As for how the county will pay for the tree removals, officials are looking at state disaster money, which would cover 75 percent of the costs.
“We’re just in the process of assessing it,” Coyne said, adding that the county also intends to apply for a $3 million Federal Emergency Management Agency grant, though the county would have to put up $1 million of its own money.
While various public agencies are also trying to come up with money to cover the costs of these initial tree-removal projects, “we know whatever we do will be a drop in the bucket,” said Coyne. He added that here and in other parts of the state with tree-mortality problems there are larger swaths of forest that are more isolated and harder to get to with more dead trees that could quickly fuel highly intense, fast-moving fires.
I can tell you the assessment changes, and it changes every three to six months,” Coyne said. “This assessment is critical because it’s a moving target. And if we wait much longer, it’s going to get much worse.”
“They’re dying pretty rapidly and in large numbers — to the point we’re having trouble keeping up with the number of trees that are dying along major corridors, or where they post a threat to public safety,” Villa said.
But even with all the money and resources to cut down the dead trees, a major obstacle exists — what to do with all the felled trees.
What about all that lumber?
Working saw mills are few and far between in California since restrictions were imposed in the 1990s on commercial cutting of trees on federal land. As such, the eight lumber mills that once peppered the Valley are down to one, Sierra Lumber in Terra Bella.
And for the past two years, most of that company’s business has been focused on processing trees damaged in fires near Shaver Lake and North Fork, along with recent contracts to process drought-damaged trees from Mountain Home State Forest and the Tule River Indian Reservation, said Chief Executive Officer Kent Duysen. He says that there is no way his or the other mills in the state can come close to processing all the dead trees in the state.

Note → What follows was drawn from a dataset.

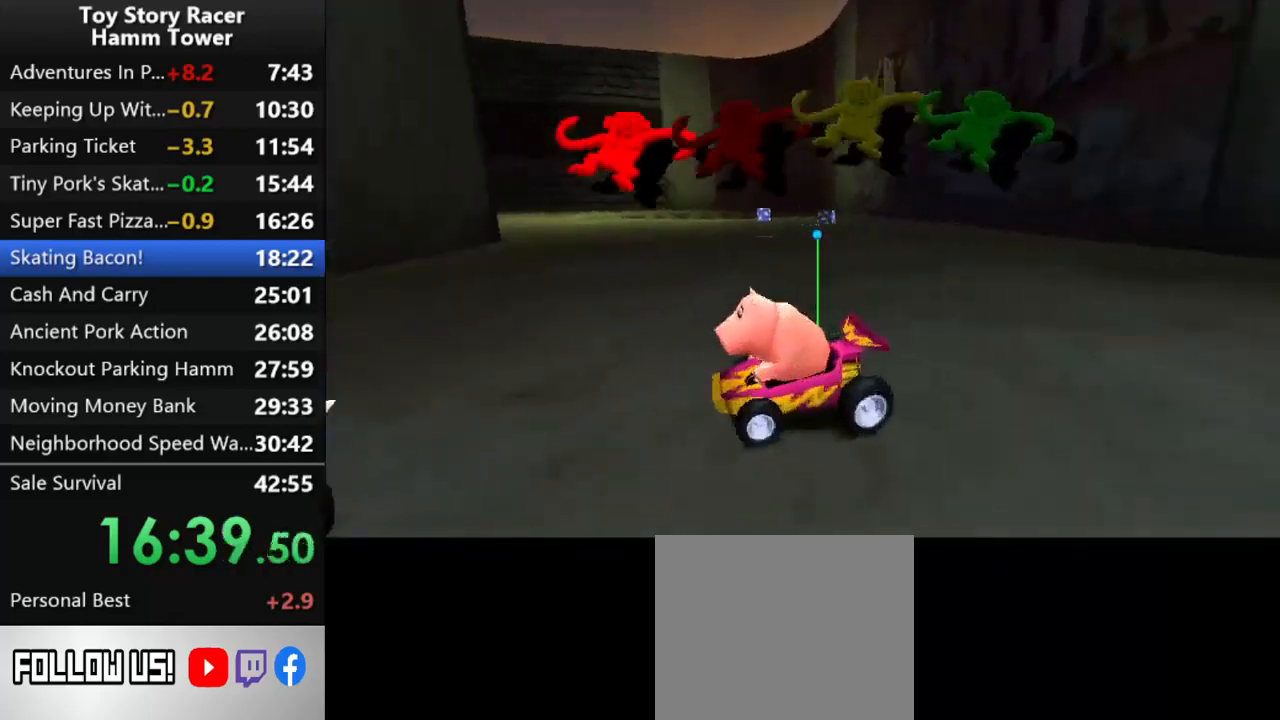
{"buttons": [], "right_stick": "center", "events": []}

While suggestions have been made to open federal land to private lumber companies so they can clear the dead trees and haul them off for processing — at little or no cost to taxpayers — Duysen noted that the majority of the dead trees in the Sierra Nevada range are Ponderosa pines, and most probably wouldn’t interest processors. The trees have been dead so long that they’ve developed blue stain, a darkening of the wood, which makes them good for manufacturing low-value products, including crates and pallets.
“And there is a glut of that stuff because of the drought,” he said, noting that the cost of cutting and hauling the wood down from the foothills would be more than what mills might pay for the logs.
Another problem is that a lot of the dead trees are so badly damaged from bark beetles and wood borer beetles, there isn’t much good wood left for commercial use.
Even incinerators across the state are at capacity and likely couldn’t handle more than a small percentage of the dead trees across the state, Duysen said.
In the Sierra forest, logs are being left on the ground in the hopes that permitted “wood gatherers” — people who cut and sell wood for campfires and fireplaces — will haul off a good number of the fallen trees, Villa said.
While some of the remaining trees will be left as habitat for wildlife, the rest will be disposed of through prescribed burns, though that could take years, he added.
“It feels like we won’t be able to do enough to get rid of most of them, so I think you feel the urgency to try to start treating these areas we can get to now,” Villa said. Crews will move higher in the forest once snow at higher elevations clears.
Some areas may be left untreated because they don’t pose as high a risk, Villa said.
As for the rest, “Our district and [foresters] are working on plans to deal with some of those trees,” he said. “All these trees that are dead, pose risks of high fire dangers and risks to mountain communities. It’s a widespread problem we’re trying to deal with.”